## [Texto para análise]
Passaram-se dezoito meses desde o início da guerra imperialista na Ucrânia, e o seu progresso tem-se vindo a complicar cada vez mais para o regime de Zelensky e os seus mestres em Washington. Depois de apostar tudo na contra-ofensiva, os seus fracos resultados acentuam os confrontos no lado ocidental, enquanto se multiplicam as vozes de autoridade que pedem uma forma de negociar com a Rússia.
O contra-ataque de Kiev fracassa
Em junho, foi dada luz verde à tão esperada e tantas vezes adiada contra-ofensiva militar de Kiev. Milhares de soldados treinados no Ocidente, centenas de tanques e veículos blindados fornecidos pela NATO foram lançados contra as linhas defensivas que o exército russo construiu e reforçou desde o outono passado, dedicando-lhes vastos recursos. O resultado para os mentores de Zelensky tem sido frustrante: as tropas ucranianas mal conseguiram penetrar dez quilómetros — nos pontos mais proeminentes — ao longo de uma frente que se estende por 600 quilómetros.
Afirmar que esta ofensiva é um fracasso não é propaganda russa. Durante o mês de agosto, os principais porta-vozes do imperialismo estado-unidense publicaram materiais altamente críticos à estratégia na Ucrânia. O The New York Times, o Washington Post, o Financial Times e o Wall Street Journal retrataram o seu balanço demolidor preto no branco, afirmando inequivocamente o fracasso do Departamento de Estado e dos seus fantoches em Kiev e prognosticando que é impossível aos seus soldados chegarem a Melitopol e que possam partir em duas a faixa de território ucraniano anexada pela Rússia.

## [Segmento de dados]
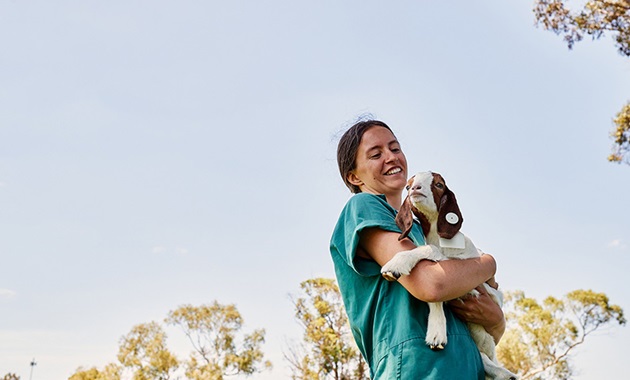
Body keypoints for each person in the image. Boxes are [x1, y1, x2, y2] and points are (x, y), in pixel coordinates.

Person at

## [Exercícios a realizar]
• A. Segundo o texto para análise, por quantos quilómetros se estende a frente ao longo da qual as tropas ucranianas avançaram?
• B. Traduza para inglês a frase "Afirmar que esta ofensiva é um fracasso não é propaganda russa.", retirada do texto para análise.

## [Respostas]
• A. A frente estende-se por 600 quilómetros.

• B. Claiming that this offensive is a failure is not Russian propaganda.